Wednesday, May 9, 2012

Estimating Baseline Kidney Function in Hospitalized Patients with Impaired Kidney Function

Background and objectives : Inaccurate determination of baseline kidney function can misclassify acute kidney injury (AKI) and affect the study of AKI-related outcomes. No consensus exists on how to optimally determine baseline kidney function when multiple preadmission creatinine measurements are available.
Design, setting, participants, & measurements : The accuracy of commonly used methods for estimating baseline serum creatinine was compared with that of a reference standard adjudicated by a panel of board-certified nephrologists in 379 patients with AKI or CKD admitted to a tertiary referral center.

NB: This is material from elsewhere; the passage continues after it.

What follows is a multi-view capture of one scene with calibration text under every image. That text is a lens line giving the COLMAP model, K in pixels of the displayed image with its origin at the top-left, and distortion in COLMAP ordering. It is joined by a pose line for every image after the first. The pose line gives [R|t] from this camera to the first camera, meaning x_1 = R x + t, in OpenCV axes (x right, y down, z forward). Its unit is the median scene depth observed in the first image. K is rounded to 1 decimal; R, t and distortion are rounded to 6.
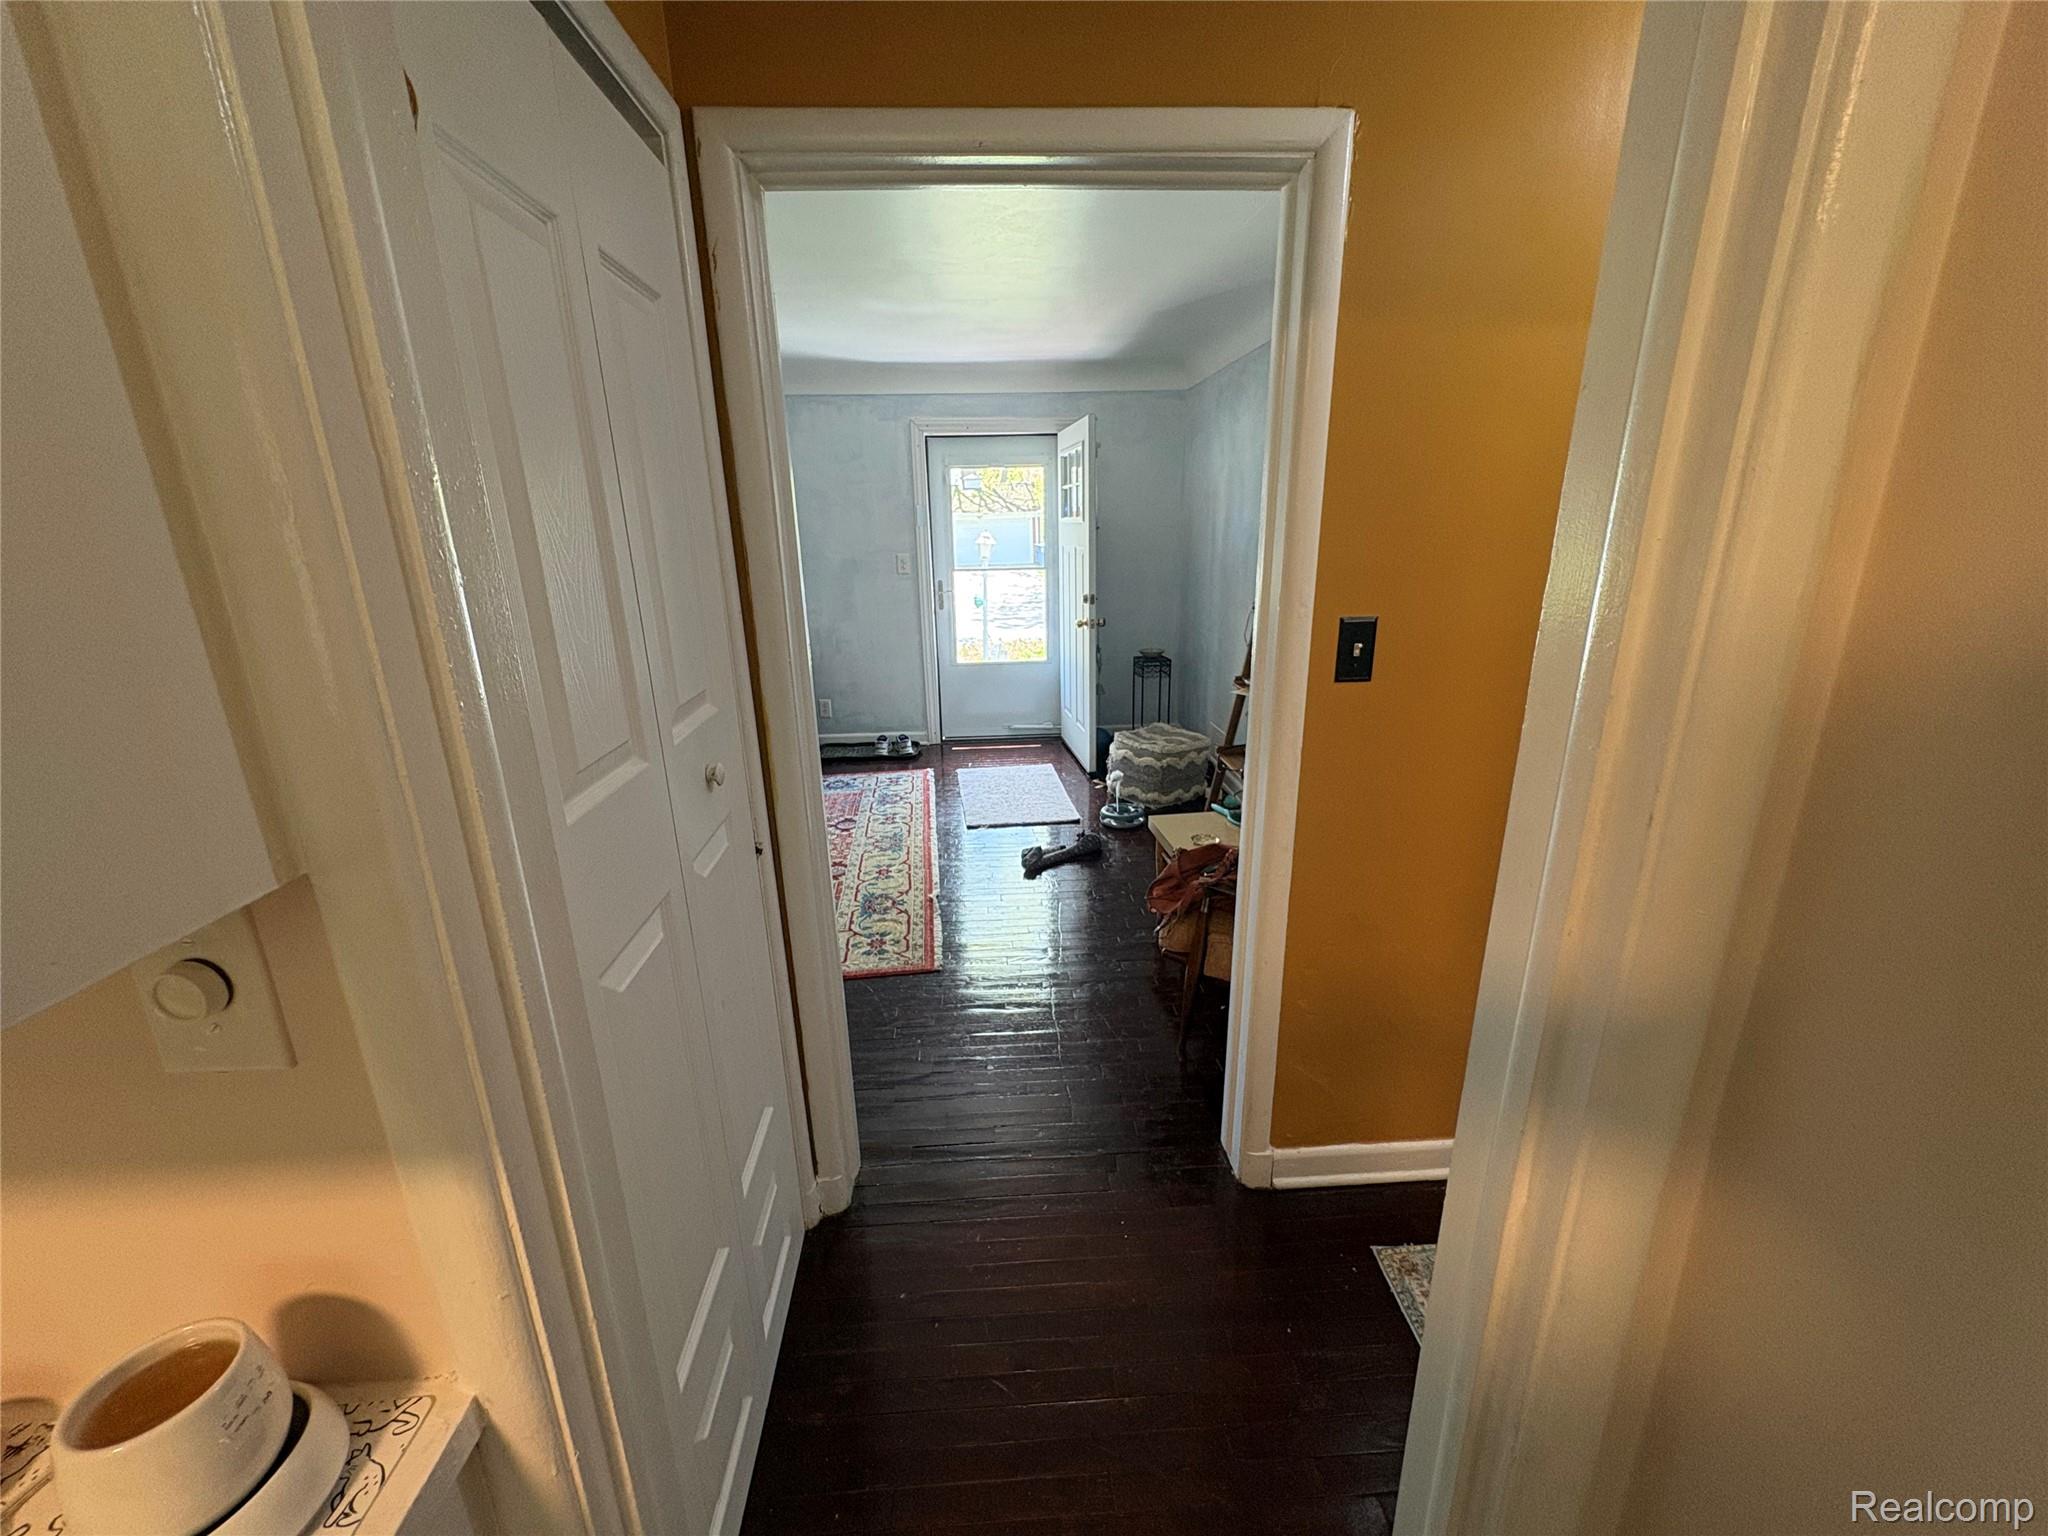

Results : Agreement between estimating methods and the reference standard was highest when using creatinine values measured 7–365 days before admission. During this interval, the intraclass correlation coefficient (ICC) for the mean outpatient serum creatinine level (0.91 [95% confidence interval (CI), 0.88–0.92]) was higher than the most recent outpatient (ICC, 0.84 [95% CI, 0.80–0.88]; P<0.001) and the nadir outpatient (ICC, 0.83 [95% CI, 0.76–0.87; P<0.001) serum creatinine. Using the final creatinine value from a prior inpatient admission increased the ICC of the most recent outpatient creatinine method (0.88 [95% CI, 0.85–0.91]). Performance of all methods declined or was unchanged when the time interval was broadened to 2 years or included serum creatinine measured within a week of admission.